Toplumsal Rollerin Değişimi ve Psikolojik Etkileri
Psikoterapist Gökhan Ergür, erkeğin asırlardır süregelen ‘dışarıda mücadele etme’ rolünün kaybolduğuna dikkat çekiyor. Özellikle ‘prenses erkek’ olarak tabir edilen, anneleri tarafından aşırı korunmuş, sorumluluk almaktan kaçan genç erkeklerin bu profile uyduğunu belirtiyor. Dijital dünyanın da etkisiyle erkeklerde dış görünüş takıntısı ve duygusallık kisvesi altında sorumluluktan kaçma eğilimleri arttı.
“Çalıştığım bir ailede erkek uzun süredir işsizdi ve ‘beni hak eden bir iş yok’ diyerek hiçbir girişimde bulunmuyordu. Eşi ise ‘bir çocuk daha büyütüyormuşum gibi hissediyorum’ diyerek tükenmişliğini dile getiriyordu. Bu durum, kadının yorgun ve öfkeli hale gelmesine, erkeğin ise agresifleşmesine neden oluyor.” – Gökhan Ergür, Psikoterapist
Bu rol karmaşası, eşleri aynı evdeki iki yabancıya dönüştürebilir ve zamanla boşanma kaçınılmaz hale gelebilir.
Çocuklar Üzerindeki Yıkıcı Etkiler
Uzmanlar, bu tablonun çocuklar için de ciddi riskler barındırdığını vurguluyor. Yük almayan, üretmeyen bir baba modeli, erkek çocukların pasif ve sorumluluktan kaçan bireyler olarak yetişmesine neden olabilir. Kız çocukları ise güvenebilecekleri bir erkek modeli göremedikleri için gelecekteki ilişkilerinde yanlış seçimler yapabilirler. Evdeki gergin atmosfer, çocuklarda değersizlik ve kaygı gibi uzun vadeli duygusal yükler bırakabilir.
Hukuki Boyut ve Çözüm Önerileri
Avukat Beyza Sındıraç, bu sebeple açılan boşanma davalarında ciddi bir artış olduğunu belirtiyor. Bu tür evliliklerin görünürde şiddet içermese de, derin bir psikolojik ve ekonomik şiddet barındırdığını ifade ediyor.
Kadınların, “Artık ruhsal olarak dayanacak gücüm kalmadı, saygım bitti” gibi şikayetlerle başvurduğunu söyleyen Sındıraç, hukuki süreçte haklı bulunmak için kadının ekonomik katkısını ve psikolojik yıpranmışlığını belgelerle (banka dökümleri, psikolog raporu, tanık beyanları) kanıtlaması gerektiğini vurguluyor.
Hukuki ve Toplumsal Çözüm Yolları
- Hukuki Yardım ve Terapi Desteği: Türk Medeni Kanunu’nda ‘duygusal ve ekonomik şiddet’ daha net tanımlanmalı ve açıkça boşanma sebebi sayılmalıdır.
- Emeğin Karşılığı: Kadının ev içi emeği ve psikolojik yükü, mal paylaşımı ve tazminat hesaplamalarında dikkate alınmalıdır.

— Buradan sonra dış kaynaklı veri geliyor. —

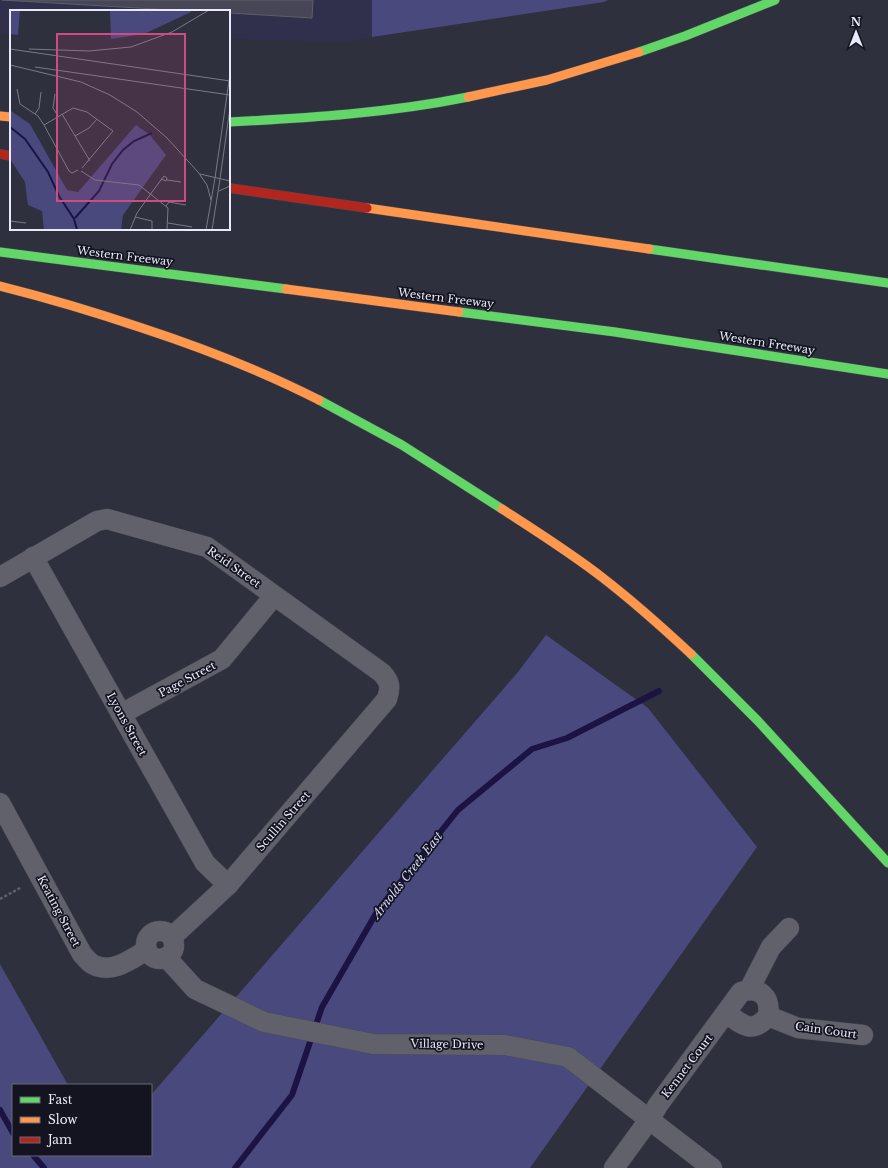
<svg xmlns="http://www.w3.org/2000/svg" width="888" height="1168" viewBox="0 0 888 1168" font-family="'Libre Baskerville',serif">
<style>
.built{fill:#30304d}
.green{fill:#4a497d}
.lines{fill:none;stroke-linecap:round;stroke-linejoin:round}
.stream{stroke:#1a1344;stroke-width:6}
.building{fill:#464657;stroke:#5d5e6a}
.street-casing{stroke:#4a4b57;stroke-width:21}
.fast-casing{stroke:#4a4b57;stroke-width:10}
.slow-casing{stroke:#4a4b57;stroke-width:10}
.jam-casing{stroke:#4a4b57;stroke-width:10}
.path{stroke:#5f6069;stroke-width:2.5;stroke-dasharray:3 2;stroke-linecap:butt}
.street{stroke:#61616c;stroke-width:20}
.fast{stroke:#63d668;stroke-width:9}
.slow{stroke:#ff974d;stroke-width:9}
.jam{stroke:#b3261e;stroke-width:9}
.labels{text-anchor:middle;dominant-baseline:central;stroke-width:3.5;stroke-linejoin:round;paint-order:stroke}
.street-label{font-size:11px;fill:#e8e9fa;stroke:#13141f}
.water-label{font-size:12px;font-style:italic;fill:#d6d8fc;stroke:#13141f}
.inset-river{fill:none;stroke:#1a1344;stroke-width:2}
.inset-road{fill:none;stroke:#797a89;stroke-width:1}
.view{fill:#cc4c83;fill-opacity:0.15;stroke:#cc4c83;stroke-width:2}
.inset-edge{fill:none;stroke:#e8e9fa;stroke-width:2}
</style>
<rect width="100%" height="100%" fill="#2f303d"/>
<polygon class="built" points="0,0 372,0 372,37 342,42 229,39 229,11 11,11 11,35 0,34"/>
<g class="green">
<polygon points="372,0 608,0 604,2 372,37"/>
<polygon points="546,635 648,708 757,847 530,1168 0,1168 0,964 68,1085 13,1085 13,1155 151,1155 151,1095 518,672"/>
</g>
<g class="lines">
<g class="stream">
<polyline points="0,1110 13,1133"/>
<polyline points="33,1155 44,1168"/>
<polyline points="235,1168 292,1095 322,1007 378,910 458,810 532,749 567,738 659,691"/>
</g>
</g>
<polygon class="building" points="2,0 313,0 312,18 229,13 229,11 189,11"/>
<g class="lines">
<defs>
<g id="street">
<polyline points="33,557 205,863 228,885"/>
<path d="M0 577 97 521 107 519 207 547 382 673C390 682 391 687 387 699L228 885 172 937"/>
<polyline points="121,714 222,659 274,596"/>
<path d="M0 803 82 954C85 957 89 963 94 965 113 974 131 959 147 950"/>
<circle cx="160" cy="945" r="14"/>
<polyline points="166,957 195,989 264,1022 373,1044 505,1045 568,1057 712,1168"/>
<polyline points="749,990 771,947 789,928"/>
<polyline points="768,1016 798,1028 863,1035"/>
<path d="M614 1168 649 1120 658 1105 741 992C760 986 771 997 768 1016 752 1035 743 1025 726 1013"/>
</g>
<g id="fast">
<polyline points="639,52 685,36 775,0"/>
<path d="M229 122C309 118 389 113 468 97"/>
<polyline points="649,249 888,283"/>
<polyline points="0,252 286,289"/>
<polyline points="459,312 615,332 888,374"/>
<polyline points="319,400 402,445 502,509"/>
<polyline points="691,654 758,721 888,863"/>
</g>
<g id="slow">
<polyline points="468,97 547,80 639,52"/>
<polyline points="0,116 11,117"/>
<polyline points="367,208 649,249"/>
<path d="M0 286C48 298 95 312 142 328 203 348 262 371 319 400"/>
<polyline points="286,289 459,312"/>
<path d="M502 509C536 531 571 553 603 578 634 602 663 628 691 654"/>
</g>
<g id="jam">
<polyline points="0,154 11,156"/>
<polyline points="229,188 367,208"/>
</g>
</defs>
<use href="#street" class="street-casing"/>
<use href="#fast" class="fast-casing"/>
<use href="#slow" class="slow-casing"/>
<use href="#jam" class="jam-casing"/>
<polyline class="path" points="0,899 22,887"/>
<use href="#street" class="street"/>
<use href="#fast" class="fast"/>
<use href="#slow" class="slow"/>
<use href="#jam" class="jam"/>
</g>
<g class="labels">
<g class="street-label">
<text transform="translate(125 256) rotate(7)">Western Freeway</text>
<text transform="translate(446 298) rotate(7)">Western Freeway</text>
<text transform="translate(767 343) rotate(9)">Western Freeway</text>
<text transform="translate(234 567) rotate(35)">Reid Street</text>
<text transform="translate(187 679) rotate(-28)">Page Street</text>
<text transform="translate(127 724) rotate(61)">Lyons Street</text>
<text transform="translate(283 821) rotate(-49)">Scullin Street</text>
<text transform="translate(59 911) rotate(62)">Keating Street</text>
<text transform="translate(826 1030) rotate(8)">Cain Court</text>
<text transform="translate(447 1044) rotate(1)">Village Drive</text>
<text transform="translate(687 1066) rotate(-53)">Kennet Court</text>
</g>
<g class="water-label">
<text transform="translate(407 875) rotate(-52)">Arnolds Creek East</text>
</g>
</g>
<g transform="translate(10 10)">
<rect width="220" height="220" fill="#2f303d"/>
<path d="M0 0H10L8 25 0 24ZM100 0H180L181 2 134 24 101 29ZM0 97 1 101 20 114 57 180 68 182 126 115 140 125 156 145 113 205 111 220H34L32 201 18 195 15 172 0 149Z" fill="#4a497d"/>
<path class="inset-river" d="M0 117 15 129 38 162 49 186 64 209 67 220M65 208 89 181 102 154 113 140 124 131 142 123"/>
<path class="inset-road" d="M0 39 220 71M19 39 79 41 121 37 162 22 199 0M0 55 71 72 100 85 127 102 157 128 188 162 197 175 201 190M25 57 220 85M7 79 10 94 28 106 34 115 59 161 62 163 68 160M45 84 43 98 48 106M25 104 29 98 31 82M52 104 80 151M34 115 63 98 77 102 103 121 72 158M65 126 79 118 87 109M71 161 85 170 129 175 158 198 157 220M190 164 220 171M205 168 220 64M210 169 220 98M157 170 171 172M209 181 220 176M156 196 159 192 176 195M125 207 142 211V220M0 211 16 213M158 213 182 217M120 220 127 203 142 182 154 166 157 168 156 171 151 169M196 220 205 168M202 220 210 169"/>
<path class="view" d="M47 24H175V191H47Z"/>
<rect width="220" height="220" class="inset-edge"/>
</g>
<rect x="12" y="1084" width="140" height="72" fill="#13141f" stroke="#686977"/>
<rect x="20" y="1097" width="20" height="6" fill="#63d668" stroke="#686977"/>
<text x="48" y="1104" font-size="12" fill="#e8e9fa">Fast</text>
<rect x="20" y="1117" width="20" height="6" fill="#ff974d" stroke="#686977"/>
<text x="48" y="1124" font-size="12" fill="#e8e9fa">Slow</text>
<rect x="20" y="1137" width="20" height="6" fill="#b3261e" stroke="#686977"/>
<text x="48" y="1144" font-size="12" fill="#e8e9fa">Jam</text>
<g transform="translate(856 32)" stroke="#13141f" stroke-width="3" paint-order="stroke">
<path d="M0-3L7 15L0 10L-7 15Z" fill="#e8e9fa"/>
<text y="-6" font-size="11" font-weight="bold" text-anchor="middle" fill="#e8e9fa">N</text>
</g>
</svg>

- Destek Mekanizmaları: Adliyelerde ‘psikolojik şiddet mağduru kadın’ için özel danışma birimleri kurulmalı, hukuki yardım ve terapi bir arada sunulmalıdır.
- Toplumsal Anlayış Değişimi: “Kadın idare etmeli” söylemi yerine, “erkek sorumluluk almalı” anlayışının yerleşmesi kritik öneme sahiptir.
Uzmanlar, bu sorunun çözümünün kadının susmaması, haklarını bilmesi ve profesyonel destek almasıyla başladığını, ancak toplumun ve hukuk sisteminin de kadının yükünü görerek ona saygı duymasıyla tamamlanacağını belirtiyor.